- 抜粋:
日傘とお葬式なんてふざけたタイトルかもしれないが。。。あまりのショックに何か明るくしてみたかった。実は知り合いの息子さんが亡くなった。知り合いはジャクリーンというヨガ仲間だ。優しそうな笑顔が好感が持てて、ヨガもお隣でやってるから彼女のエネルギーを感じて気持ちがいい、そんな人であった。そんなに話したこともないが、ヨガを隣でやってるとその人となりが直ぐ分かる。
彼女は一人息子さんがパリにいる。なんか毎週会いに行く仲らしい。なんでかは知らないが、お母さんもカギ持ってる。そういうわけである日、彼女はアパートに行った。そこで見たのは息子の死体だった。殺されたわけでもない。ベットに眠るように死んでいたらしい。
考える度に恐ろしいことである。なんて可愛そうなジャクリーン。

保存された記録:
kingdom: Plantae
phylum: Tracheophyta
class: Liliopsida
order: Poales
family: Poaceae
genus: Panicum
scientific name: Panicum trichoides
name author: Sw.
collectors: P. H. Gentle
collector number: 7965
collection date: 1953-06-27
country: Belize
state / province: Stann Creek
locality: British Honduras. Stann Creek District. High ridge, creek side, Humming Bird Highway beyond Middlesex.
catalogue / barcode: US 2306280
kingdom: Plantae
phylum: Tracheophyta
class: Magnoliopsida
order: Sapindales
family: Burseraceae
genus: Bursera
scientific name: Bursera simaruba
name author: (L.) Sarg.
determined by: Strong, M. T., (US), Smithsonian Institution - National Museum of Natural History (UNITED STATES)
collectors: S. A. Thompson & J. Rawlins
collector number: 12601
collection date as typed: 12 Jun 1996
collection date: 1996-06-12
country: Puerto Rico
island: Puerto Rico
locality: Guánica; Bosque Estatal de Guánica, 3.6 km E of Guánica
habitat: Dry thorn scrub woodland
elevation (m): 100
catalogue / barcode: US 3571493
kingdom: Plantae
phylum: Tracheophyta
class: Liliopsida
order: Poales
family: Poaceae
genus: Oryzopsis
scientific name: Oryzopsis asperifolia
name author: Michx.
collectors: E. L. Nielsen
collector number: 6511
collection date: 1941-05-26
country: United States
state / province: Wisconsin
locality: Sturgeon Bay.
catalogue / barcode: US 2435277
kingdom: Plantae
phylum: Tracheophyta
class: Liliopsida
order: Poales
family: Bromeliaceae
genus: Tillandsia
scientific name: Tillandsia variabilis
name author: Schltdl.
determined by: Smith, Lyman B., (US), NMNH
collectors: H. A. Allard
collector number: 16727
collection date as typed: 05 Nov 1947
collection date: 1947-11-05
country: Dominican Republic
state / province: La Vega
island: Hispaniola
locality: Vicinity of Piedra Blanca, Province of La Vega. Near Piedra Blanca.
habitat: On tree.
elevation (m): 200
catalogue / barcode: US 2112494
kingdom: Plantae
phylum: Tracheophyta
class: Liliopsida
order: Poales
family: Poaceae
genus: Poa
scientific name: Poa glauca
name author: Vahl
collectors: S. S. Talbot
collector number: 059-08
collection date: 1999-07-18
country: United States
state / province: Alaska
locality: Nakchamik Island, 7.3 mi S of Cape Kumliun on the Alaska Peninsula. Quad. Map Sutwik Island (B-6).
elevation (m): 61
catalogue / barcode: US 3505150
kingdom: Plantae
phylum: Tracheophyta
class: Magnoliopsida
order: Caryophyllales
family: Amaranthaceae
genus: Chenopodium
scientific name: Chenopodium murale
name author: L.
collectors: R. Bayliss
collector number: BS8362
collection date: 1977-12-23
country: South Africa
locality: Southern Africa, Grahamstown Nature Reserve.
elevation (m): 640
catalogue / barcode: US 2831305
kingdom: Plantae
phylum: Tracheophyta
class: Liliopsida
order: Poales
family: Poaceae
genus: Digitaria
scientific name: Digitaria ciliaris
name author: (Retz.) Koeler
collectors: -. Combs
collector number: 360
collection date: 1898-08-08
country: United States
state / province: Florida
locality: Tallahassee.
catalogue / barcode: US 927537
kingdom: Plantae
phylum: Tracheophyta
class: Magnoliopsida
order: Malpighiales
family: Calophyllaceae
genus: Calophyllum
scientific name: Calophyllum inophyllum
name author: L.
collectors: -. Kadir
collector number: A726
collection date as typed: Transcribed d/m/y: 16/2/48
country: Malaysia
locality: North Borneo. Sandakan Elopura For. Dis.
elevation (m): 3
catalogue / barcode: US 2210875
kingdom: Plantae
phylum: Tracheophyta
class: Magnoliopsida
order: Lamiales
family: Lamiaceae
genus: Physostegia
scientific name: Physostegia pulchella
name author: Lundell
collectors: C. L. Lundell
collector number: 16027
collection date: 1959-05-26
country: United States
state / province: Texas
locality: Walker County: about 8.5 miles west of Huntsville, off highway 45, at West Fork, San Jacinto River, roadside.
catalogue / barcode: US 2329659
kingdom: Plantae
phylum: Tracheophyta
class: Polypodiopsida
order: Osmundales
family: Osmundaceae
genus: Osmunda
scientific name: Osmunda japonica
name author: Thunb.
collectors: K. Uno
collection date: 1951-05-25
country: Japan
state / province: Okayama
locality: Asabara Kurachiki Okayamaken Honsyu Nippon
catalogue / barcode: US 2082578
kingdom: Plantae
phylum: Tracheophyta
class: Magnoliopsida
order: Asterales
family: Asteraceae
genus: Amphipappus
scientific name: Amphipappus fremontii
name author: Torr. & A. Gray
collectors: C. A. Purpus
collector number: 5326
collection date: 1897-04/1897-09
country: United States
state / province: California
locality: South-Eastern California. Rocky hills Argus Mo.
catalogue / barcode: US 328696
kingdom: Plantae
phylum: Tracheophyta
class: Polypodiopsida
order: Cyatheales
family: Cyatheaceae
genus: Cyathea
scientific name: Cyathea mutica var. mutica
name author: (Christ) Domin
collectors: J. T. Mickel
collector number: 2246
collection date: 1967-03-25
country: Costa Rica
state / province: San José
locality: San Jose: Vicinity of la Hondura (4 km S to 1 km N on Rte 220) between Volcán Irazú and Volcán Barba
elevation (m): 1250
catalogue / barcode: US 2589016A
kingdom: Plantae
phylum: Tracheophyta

- 読んで応用:
[a] 抜粋から、人名と地名を除いて片仮名で書かれた語を、重複なくすべて挙げよ。
[b] 抜粋の「彼女は一人息子さんがパリにい」で始まり「考える度に恐ろしいことである。なんて可愛そうなジャクリーン。」で終わる部分を、「アパート」を「部屋」に置き換えて書き直せ。
[c] 抜粋によれば、ジャクリーンが見つけたとき息子はどのように死んでいたか。

- 解答一覧:
[a] タイトル、ショック、ヨガ、エネルギー、カギ、アパート、ベット

[b]
彼女は一人息子さんがパリにいる。なんか毎週会いに行く仲らしい。なんでかは知らないが、お母さんもカギ持ってる。そういうわけである日、彼女は部屋に行った。そこで見たのは息子の死体だった。殺されたわけでもない。ベットに眠るように死んでいたらしい。
考える度に恐ろしいことである。なんて可愛そうなジャクリーン。

[c] ベットに眠るように死んでいた。